Problem requirements
Below are records; extract exactly the lines from the one containing "middle pip: (501, 412)" through the last, both included, and keep the pictures out.

[Per-instance keypoint data]
────────────────────

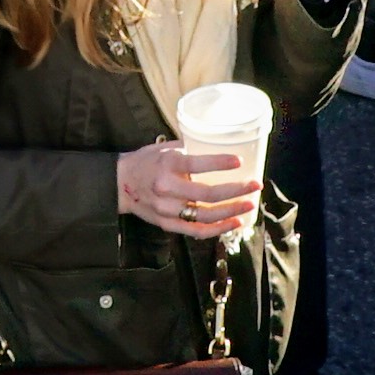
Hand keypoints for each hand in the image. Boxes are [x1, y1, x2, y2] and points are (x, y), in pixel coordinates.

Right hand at [112, 135, 261, 235]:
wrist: (119, 184)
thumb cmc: (146, 161)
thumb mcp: (164, 148)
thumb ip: (189, 149)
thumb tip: (219, 144)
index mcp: (167, 164)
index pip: (197, 164)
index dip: (220, 163)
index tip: (239, 162)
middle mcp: (166, 188)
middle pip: (207, 194)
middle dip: (235, 190)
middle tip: (255, 185)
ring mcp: (166, 209)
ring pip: (205, 216)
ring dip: (231, 212)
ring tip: (249, 204)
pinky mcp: (166, 223)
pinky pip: (196, 231)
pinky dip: (217, 229)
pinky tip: (234, 223)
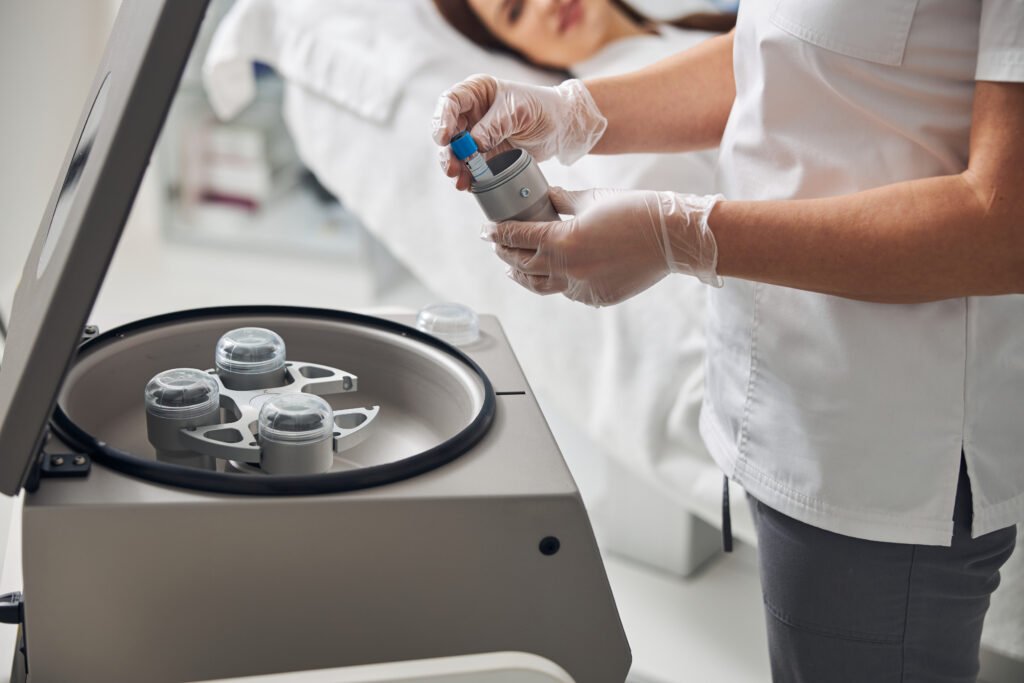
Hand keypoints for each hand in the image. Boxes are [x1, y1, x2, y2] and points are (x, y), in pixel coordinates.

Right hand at [432, 75, 606, 189]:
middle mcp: (472, 113)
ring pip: (455, 152)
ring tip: (460, 180)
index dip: (442, 120)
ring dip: (454, 166)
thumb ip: (495, 126)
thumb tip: (473, 144)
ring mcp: (476, 135)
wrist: (560, 127)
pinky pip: (469, 166)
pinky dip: (467, 176)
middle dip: (447, 151)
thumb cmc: (541, 108)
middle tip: (452, 167)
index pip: (450, 102)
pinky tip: (468, 185)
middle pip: (447, 131)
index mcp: (477, 92)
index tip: (444, 139)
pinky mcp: (484, 155)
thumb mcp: (519, 111)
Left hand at [484, 187, 724, 306]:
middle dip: (505, 254)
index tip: (486, 230)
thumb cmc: (633, 211)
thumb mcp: (590, 199)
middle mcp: (565, 269)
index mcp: (559, 241)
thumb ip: (560, 201)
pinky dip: (557, 282)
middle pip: (521, 265)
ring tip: (514, 269)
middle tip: (497, 246)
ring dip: (524, 276)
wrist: (670, 238)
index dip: (496, 233)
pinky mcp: (596, 298)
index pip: (515, 238)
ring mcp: (580, 288)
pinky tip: (554, 274)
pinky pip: (568, 292)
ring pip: (540, 286)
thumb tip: (544, 198)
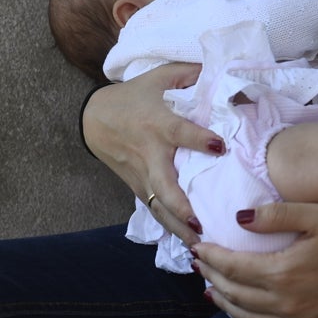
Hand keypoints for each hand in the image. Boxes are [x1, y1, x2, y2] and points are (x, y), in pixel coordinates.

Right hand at [82, 63, 223, 243]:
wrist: (93, 118)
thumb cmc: (133, 96)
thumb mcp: (160, 77)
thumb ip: (192, 73)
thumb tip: (224, 70)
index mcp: (158, 124)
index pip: (179, 133)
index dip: (198, 139)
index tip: (219, 146)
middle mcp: (151, 153)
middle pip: (164, 184)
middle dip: (181, 205)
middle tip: (201, 222)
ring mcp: (142, 174)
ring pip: (160, 206)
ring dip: (178, 226)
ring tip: (201, 247)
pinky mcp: (137, 187)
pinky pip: (156, 210)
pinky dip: (171, 227)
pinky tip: (190, 245)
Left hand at [193, 201, 317, 317]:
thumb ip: (279, 213)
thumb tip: (239, 217)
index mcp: (284, 272)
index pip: (233, 266)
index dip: (212, 256)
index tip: (200, 245)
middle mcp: (286, 303)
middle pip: (235, 293)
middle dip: (213, 277)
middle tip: (201, 265)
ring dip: (225, 303)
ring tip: (211, 290)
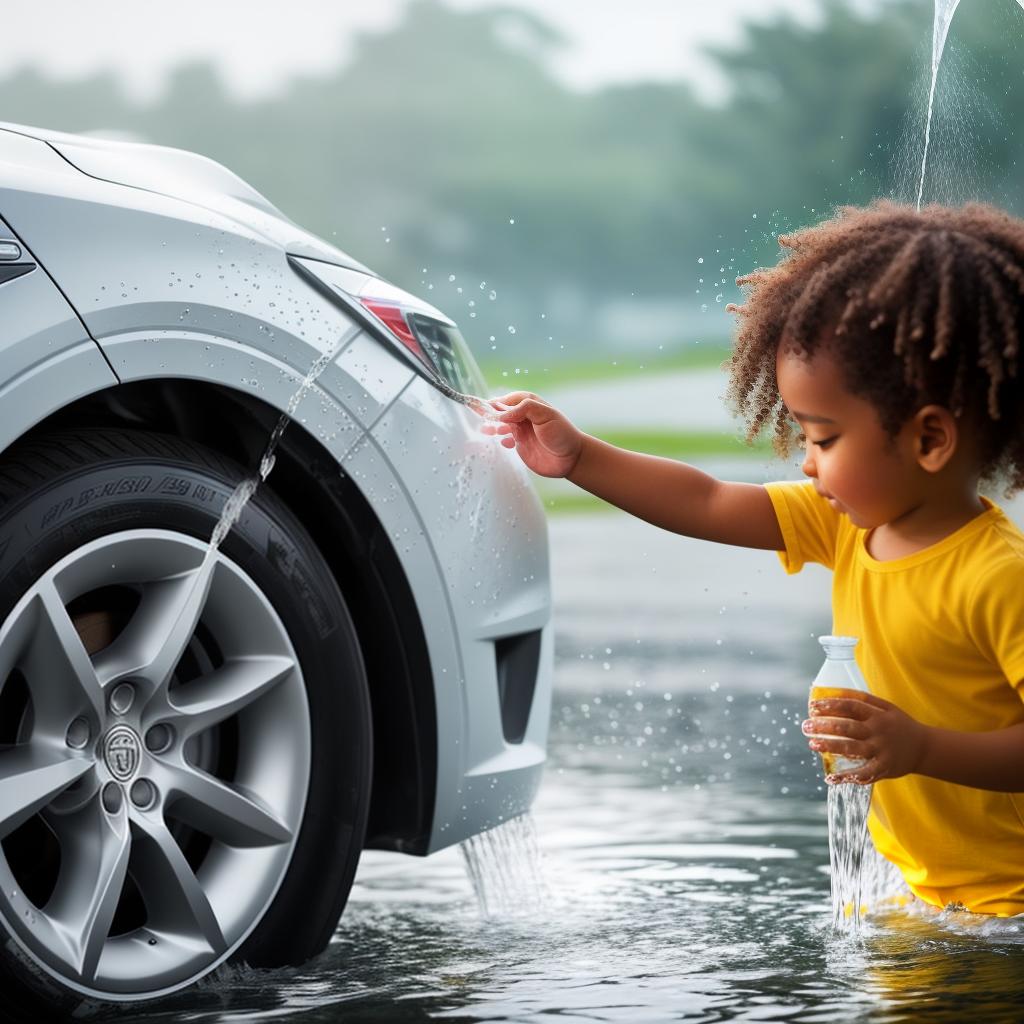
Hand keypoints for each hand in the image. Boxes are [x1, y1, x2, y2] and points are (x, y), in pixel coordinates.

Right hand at [476, 391, 584, 478]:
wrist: (571, 458)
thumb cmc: (562, 434)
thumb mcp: (546, 416)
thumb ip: (524, 409)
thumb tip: (502, 413)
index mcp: (530, 405)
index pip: (507, 400)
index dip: (495, 403)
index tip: (483, 407)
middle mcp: (524, 416)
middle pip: (501, 412)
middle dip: (488, 413)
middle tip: (475, 413)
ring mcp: (522, 431)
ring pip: (501, 425)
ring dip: (492, 426)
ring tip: (484, 430)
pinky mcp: (521, 445)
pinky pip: (506, 440)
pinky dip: (501, 440)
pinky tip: (501, 442)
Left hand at [802, 689, 929, 784]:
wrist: (925, 748)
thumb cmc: (899, 725)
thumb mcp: (887, 707)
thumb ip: (864, 699)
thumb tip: (836, 691)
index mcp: (877, 715)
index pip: (850, 707)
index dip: (830, 706)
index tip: (812, 707)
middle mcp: (878, 732)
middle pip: (847, 728)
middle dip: (824, 726)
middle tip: (805, 726)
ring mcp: (881, 751)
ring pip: (852, 749)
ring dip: (830, 746)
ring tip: (812, 744)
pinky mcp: (884, 768)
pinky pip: (863, 774)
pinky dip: (847, 777)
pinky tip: (831, 778)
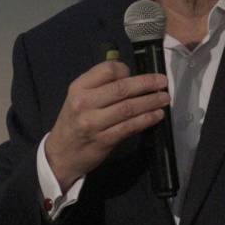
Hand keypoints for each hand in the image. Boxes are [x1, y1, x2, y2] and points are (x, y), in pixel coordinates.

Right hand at [45, 61, 169, 190]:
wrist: (60, 155)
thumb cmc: (73, 122)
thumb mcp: (78, 98)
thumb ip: (100, 86)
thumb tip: (130, 77)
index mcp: (79, 87)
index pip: (107, 70)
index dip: (127, 70)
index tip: (138, 75)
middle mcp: (84, 103)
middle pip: (122, 89)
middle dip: (147, 84)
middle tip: (163, 82)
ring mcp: (93, 123)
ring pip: (128, 108)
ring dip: (150, 102)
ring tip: (164, 99)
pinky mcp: (103, 140)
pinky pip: (129, 127)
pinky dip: (146, 120)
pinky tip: (157, 116)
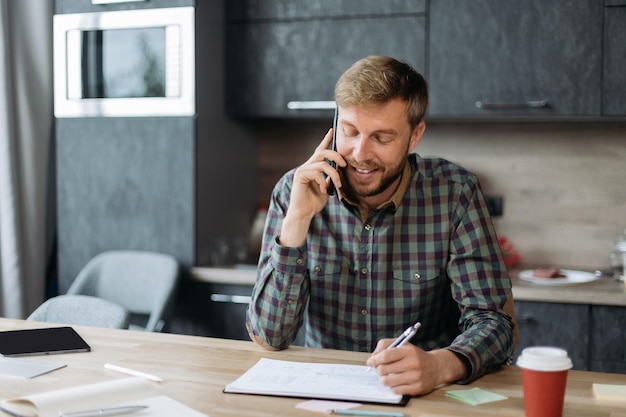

────────────────────

Output of the task
middle pip: (501, 412)
middle dip: (488, 413)
middle tip: (475, 413)
ring mcp: (522, 431)
ring pip: (501, 425)
ring dip: (492, 426)
ring tip: (484, 430)
pinky mcp: (521, 445)
pinky pip: (506, 440)
pinky dip: (501, 440)
pinky tip: (501, 442)
Left hand at [802, 689, 929, 784]:
wrist: (925, 748)
thumb cmc: (899, 725)
thumb mcp: (887, 707)
thumb ip: (864, 699)
thumb tip: (836, 691)
index mcp: (877, 715)
index pip: (850, 707)
index dip: (830, 706)
index tip: (812, 707)
middle mcp: (878, 732)
middle pip: (847, 728)
middle dip: (824, 726)
middle tip: (805, 726)
ring mcp: (881, 751)
ring pip: (852, 749)
ring dip: (830, 746)
ring tip: (812, 744)
pinky mcp: (884, 768)
pinky pip: (863, 774)
pinky dip: (847, 777)
pinky tip: (831, 778)
Hand keypoints for each hand in the image. Boxes are [x1, y1, x2, y2] and points are (x, y), in pixel coordinates.

Right hand at [45, 61, 169, 190]:
wrist: (60, 155)
thumb cmc: (73, 122)
thumb mcp: (78, 98)
thumb ip: (100, 86)
thumb tip: (130, 77)
index mcp: (79, 87)
index pip: (107, 70)
index dip: (127, 70)
index tip: (138, 75)
middle mcp: (84, 103)
middle pip: (122, 89)
middle dip: (147, 84)
middle tip: (163, 82)
ring mcp: (93, 123)
ring pip: (128, 108)
ring dip: (150, 102)
ring tip: (164, 99)
pinky mcp: (103, 140)
pinky pip: (129, 127)
pinky dip: (146, 120)
pinky tip: (157, 116)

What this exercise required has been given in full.